33
A note came from Niou, telling once more of his unhappiness. Not wishing to compromise herself at this very late date, she sent back only a poem:
“Should I leave no trace behind in this gloomy world,
What target then would you have for your complaints?”
She wanted also to tell Kaoru of her last hours; but the two men were very close friends and the thought of their comparing notes revolted her. It would be better to speak openly of her decision to neither.

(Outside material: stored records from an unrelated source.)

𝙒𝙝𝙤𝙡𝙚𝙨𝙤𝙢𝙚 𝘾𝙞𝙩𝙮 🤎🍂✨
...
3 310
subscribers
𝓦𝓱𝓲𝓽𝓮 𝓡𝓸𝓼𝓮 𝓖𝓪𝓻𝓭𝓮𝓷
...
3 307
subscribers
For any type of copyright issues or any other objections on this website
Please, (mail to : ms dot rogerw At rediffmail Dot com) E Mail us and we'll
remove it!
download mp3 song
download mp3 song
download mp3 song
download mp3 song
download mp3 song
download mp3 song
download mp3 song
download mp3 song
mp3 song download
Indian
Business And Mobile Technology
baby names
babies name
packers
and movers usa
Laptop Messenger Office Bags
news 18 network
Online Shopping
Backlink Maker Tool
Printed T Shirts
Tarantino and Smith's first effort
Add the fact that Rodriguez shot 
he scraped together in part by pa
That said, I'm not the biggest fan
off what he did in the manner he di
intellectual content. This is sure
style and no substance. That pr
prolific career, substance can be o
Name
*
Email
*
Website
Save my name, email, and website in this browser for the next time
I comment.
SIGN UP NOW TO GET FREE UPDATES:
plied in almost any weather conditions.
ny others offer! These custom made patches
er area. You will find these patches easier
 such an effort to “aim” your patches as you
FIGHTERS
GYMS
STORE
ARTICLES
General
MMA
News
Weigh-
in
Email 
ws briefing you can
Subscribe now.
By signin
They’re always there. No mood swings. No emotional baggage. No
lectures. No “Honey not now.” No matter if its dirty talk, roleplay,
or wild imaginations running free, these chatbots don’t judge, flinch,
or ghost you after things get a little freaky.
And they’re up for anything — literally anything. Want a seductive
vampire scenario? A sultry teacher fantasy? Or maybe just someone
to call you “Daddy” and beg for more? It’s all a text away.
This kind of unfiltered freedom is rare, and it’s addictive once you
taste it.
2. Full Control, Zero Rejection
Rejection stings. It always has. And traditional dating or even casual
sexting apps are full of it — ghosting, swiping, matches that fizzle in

A letter came from her mother: “I had a most ominous dream of you last night, and am having scriptures read in several temples. Perhaps because I had trouble getting back to sleep, I have been napping today, and I have had another dream, equally frightening. I waste no time, therefore, in getting off this letter. Do be careful. You are so far away from all of us, the wife of the gentleman who visits you is a disturbingly strong-minded lady, and it worries me terribly that I should have had such a dream at a time when you are not well. I really am very worried. I would like to visit you, but your sister goes on having a difficult time of it. We wonder if she might be in the clutches of some evil spirit, and I have the strictest orders from the governor not to leave the house for a moment. Have scriptures read in your monastery there, please, if you will.”
With the letter were offerings of cloth and a request to the abbot that sutras be read. How sad, thought the girl, that her mother should go to such trouble when it was already too late. She composed her answer while the messenger was off at the monastery. Though there was a great deal that she would have liked to say, she set down only this poem:
“We shall think of meeting in another world
And not confuse ourselves with dreams of this.”
She lay listening to the monastery bells as they rang an accompani-ment to the sutras, and wrote down another poem, this one at the end of the list that had come back from the monastery of the sutras to be read:
“Join my sobs to the fading toll of the bell,
To let her know that the end of my life has come.”
The messenger had decided not to return that night. She tied her last poem to a tree in the garden.
“Here I am having palpitations,” said Nurse, “and she says she's been having bad dreams. Tell the guards to be extra careful. Why _will_ you not have something to eat? Come, a cup of this nice gruel.”
Do please be quiet, Ukifune was thinking. The woman was still alert and perceptive enough, but she was old and hideously wrinkled. Yet another one who should have been allowed to die first—and where would she go now? Ukifune wanted to offer at least a hint of what was about to happen, but she knew that the old woman would shoot bolt upright and begin shrieking to the heavens.
“When you let your worries get the best of you,” sighed Ukon, asking to lie down near her mistress, “they say your soul sometimes leaves your body and goes wandering. I imagine that's why she has these dreams. Please, my lady, I ask you again: make up your mind one way or the other, and call it fate, whatever happens.”
The girl lay in silence, her soft sleeve pressed to her face.